[Exercise prompt] Your job is to set down the stretch of entries that opens with the line containing "遠足や社会見学など団体利用届について" and closes with the line containing "เราใช้ทนาย 6 ท่านสลับให้บริการ". Keep both end lines, copy each exactly, and add nothing.

+ + + + +

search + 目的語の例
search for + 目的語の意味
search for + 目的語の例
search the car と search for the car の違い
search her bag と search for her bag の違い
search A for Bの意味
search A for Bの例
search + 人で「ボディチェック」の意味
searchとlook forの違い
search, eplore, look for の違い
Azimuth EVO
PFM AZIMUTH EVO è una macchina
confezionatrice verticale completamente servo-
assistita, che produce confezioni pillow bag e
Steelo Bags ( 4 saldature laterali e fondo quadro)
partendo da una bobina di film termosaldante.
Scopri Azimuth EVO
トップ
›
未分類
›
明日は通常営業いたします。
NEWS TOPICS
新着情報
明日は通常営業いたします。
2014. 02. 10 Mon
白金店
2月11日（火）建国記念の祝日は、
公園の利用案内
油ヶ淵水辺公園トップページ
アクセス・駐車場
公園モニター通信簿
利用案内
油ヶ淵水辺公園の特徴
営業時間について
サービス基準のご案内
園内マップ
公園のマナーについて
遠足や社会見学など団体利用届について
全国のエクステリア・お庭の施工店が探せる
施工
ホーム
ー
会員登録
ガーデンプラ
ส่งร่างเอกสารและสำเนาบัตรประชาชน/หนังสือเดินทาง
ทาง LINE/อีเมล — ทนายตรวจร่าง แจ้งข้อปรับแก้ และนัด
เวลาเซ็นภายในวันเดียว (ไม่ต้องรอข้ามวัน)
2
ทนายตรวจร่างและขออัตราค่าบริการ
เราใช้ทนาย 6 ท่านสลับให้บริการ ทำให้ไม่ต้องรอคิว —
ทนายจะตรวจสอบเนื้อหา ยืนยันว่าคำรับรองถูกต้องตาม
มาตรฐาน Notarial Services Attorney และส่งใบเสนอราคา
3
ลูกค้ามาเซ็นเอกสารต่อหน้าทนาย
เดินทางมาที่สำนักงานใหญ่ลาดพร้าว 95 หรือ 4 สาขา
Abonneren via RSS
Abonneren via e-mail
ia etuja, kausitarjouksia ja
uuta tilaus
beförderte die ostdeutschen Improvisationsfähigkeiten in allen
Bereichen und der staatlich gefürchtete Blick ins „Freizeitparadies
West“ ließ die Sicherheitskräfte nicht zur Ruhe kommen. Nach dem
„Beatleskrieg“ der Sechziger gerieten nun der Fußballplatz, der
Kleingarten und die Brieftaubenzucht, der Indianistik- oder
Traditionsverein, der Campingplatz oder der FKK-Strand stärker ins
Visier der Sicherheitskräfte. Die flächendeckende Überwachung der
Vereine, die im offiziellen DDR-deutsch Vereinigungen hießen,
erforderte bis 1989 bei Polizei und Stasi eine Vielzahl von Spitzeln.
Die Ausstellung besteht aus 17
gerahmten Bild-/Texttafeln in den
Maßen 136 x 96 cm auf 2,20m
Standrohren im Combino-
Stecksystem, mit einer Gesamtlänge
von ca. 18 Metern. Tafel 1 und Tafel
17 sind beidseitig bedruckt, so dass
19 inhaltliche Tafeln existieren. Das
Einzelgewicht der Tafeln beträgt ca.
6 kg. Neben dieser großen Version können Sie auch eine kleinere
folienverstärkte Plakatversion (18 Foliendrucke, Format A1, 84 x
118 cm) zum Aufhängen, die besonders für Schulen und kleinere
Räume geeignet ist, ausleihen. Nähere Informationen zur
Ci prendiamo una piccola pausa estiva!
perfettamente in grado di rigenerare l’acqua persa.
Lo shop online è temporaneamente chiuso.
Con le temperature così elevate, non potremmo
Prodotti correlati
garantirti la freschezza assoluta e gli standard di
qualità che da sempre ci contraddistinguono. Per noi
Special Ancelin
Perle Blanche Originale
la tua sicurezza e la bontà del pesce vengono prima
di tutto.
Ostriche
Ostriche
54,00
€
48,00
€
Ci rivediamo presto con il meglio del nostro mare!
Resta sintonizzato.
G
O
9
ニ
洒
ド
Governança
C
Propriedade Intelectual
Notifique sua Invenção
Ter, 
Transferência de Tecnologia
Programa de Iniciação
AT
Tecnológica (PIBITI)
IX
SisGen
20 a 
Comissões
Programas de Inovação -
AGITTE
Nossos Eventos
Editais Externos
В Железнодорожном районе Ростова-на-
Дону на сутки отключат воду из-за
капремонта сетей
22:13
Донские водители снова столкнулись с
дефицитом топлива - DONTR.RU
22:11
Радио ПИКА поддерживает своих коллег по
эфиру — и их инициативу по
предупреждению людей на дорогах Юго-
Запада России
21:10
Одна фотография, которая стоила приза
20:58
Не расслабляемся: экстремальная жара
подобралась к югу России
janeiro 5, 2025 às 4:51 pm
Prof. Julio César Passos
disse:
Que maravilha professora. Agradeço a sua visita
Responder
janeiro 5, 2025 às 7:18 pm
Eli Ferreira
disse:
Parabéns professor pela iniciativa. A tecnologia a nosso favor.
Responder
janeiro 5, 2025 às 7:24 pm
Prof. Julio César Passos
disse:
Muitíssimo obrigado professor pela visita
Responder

+ + + + +

[Task solution]
遠足や社会見学など団体利用届について
全国のエクステリア・お庭の施工店が探せる
施工
ホーム
ー
会員登録
ガーデンプラ
ส่งร่างเอกสารและสำเนาบัตรประชาชน/หนังสือเดินทาง
ทาง LINE/อีเมล — ทนายตรวจร่าง แจ้งข้อปรับแก้ และนัด
เวลาเซ็นภายในวันเดียว (ไม่ต้องรอข้ามวัน)
2
ทนายตรวจร่างและขออัตราค่าบริการ
เราใช้ทนาย 6 ท่านสลับให้บริการ ทำให้ไม่ต้องรอคิว —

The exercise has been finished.